繰延消費税額等を資産計上する理由は、本来なら長期間にわたって使用される建物等の固定資産に係る消費税等を一事業年度損金の額の算入するのは適切ではないからです。

では、なぜ①取得価額に算入している場合、②課税売上割合が80%以上の場合、③棚卸資産に係るものである場合、④個々の資産の控除対象外消費税額が20万円未満の場合はこの取扱いがないのか、その理由についても考察してみます。

取得価額に算入している場合

消費税等が取得価額に算入されるしている場合(税込経理方式を採用している場合)に「繰延消費税等」を資産計上する必要がないのは、取得原価に算入された消費税等がその固定資産の耐用年数にわたって減価償却されるため、一時に損金算入されることがないからです。

課税売上割合が80%以上の場合

課税売上割合が80%の場合は、控除できる仕入税額の金額が大きくなるため、それに伴い控除対象外消費税額の金額は小さくなります。

この場合、金額的重要性が小さいことから、「繰延消費税等」を資産計上する必要はありません。

棚卸資産に係るものである場合

棚卸資産は、通常短期間で売却されるため、長期間にわたって保有するものではありません。
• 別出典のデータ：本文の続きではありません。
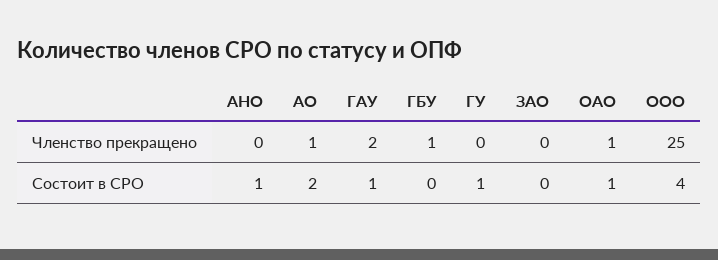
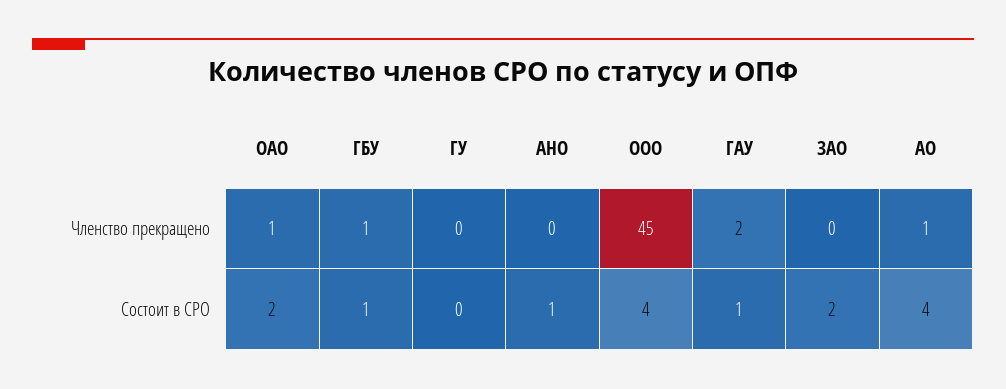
  {
    "АНО": {
      "Членство прекращено": 0,
      "Состоит в СРО": 1
    },
    "АО": {
      "Членство прекращено": 1,
-     "Состоит в СРО": 2
+     "Состоит в СРО": 4
    },
    "ГАУ": {
      "Членство прекращено": 2,
      "Состоит в СРО": 1
    },
    "ГБУ": {
      "Членство прекращено": 1,
-     "Состоит в СРО": 0
+     "Состоит в СРО": 1
    },
    "ГУ": {
      "Членство прекращено": 0,
-     "Состоит в СРО": 1
+     "Состоит в СРО": 0
    },
    "ЗАО": {
      "Членство прекращено": 0,
-     "Состоит в СРО": 0
+     "Состоит в СРО": 2
    },
    "ОАО": {
      "Членство прекращено": 1,
-     "Состоит в СРО": 1
+     "Состоит в СРО": 2
    },
    "ООО": {
-     "Членство прекращено": 25,
+     "Членство прекращено": 45,
      "Состоит в СРО": 4
    }
  }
したがって、「繰延消費税等」として資産計上せずに一時に損金の額に算入してもかまいません。

個々の資産の控除対象外消費税額が20万円未満の場合

個々の資産の控除対象外消費税額が20万円未満の場合は、そんな少額な金額をわざわざ計算することの事務的負担を考慮して、「繰延消費税等」として資産計上しなくてもよいこととされています。

 

交際費等に係る控除対象外消費税

法人税法では、交際費等を支出した場合には、一定の損金算入限度額を超える金額は損金の額に算入されません。

税抜経理方式を採用している場合は、交際費等の支出に係る消費税等も仮払消費税等に含まれているため、交際費等に係る控除対象外消費税額についても交際費等の損金不算入額の計算の対象に含めなければなりません。

 

特定課税仕入れに係る控除対象外消費税額等

リバースチャージ方式が適用される特定課税仕入れに係る控除対象外消費税額等については「繰延消費税等」として資産計上する必要はなく、全額損金算入可能です。

 

相続があった場合の繰延消費税額等の処理

事業所得の計算において繰延消費税額等を有する個人事業者が年の中途で死亡した場合は、その年の死亡するまでの期間に対応する繰延消費税額等について準確定申告で必要経費に算入します。

また、死亡した日の翌日以降の期間に対応する繰延消費税額等についても、原則として、準確定申告において必要経費に算入します。

ただし、個人事業者の事業を承継する者がいる場合において、事業を承継した日以降の期間に対応する繰延消費税額等を、承継者が承継日の属する年分以降の確定申告において必要経費に算入している場合は、これが認められます。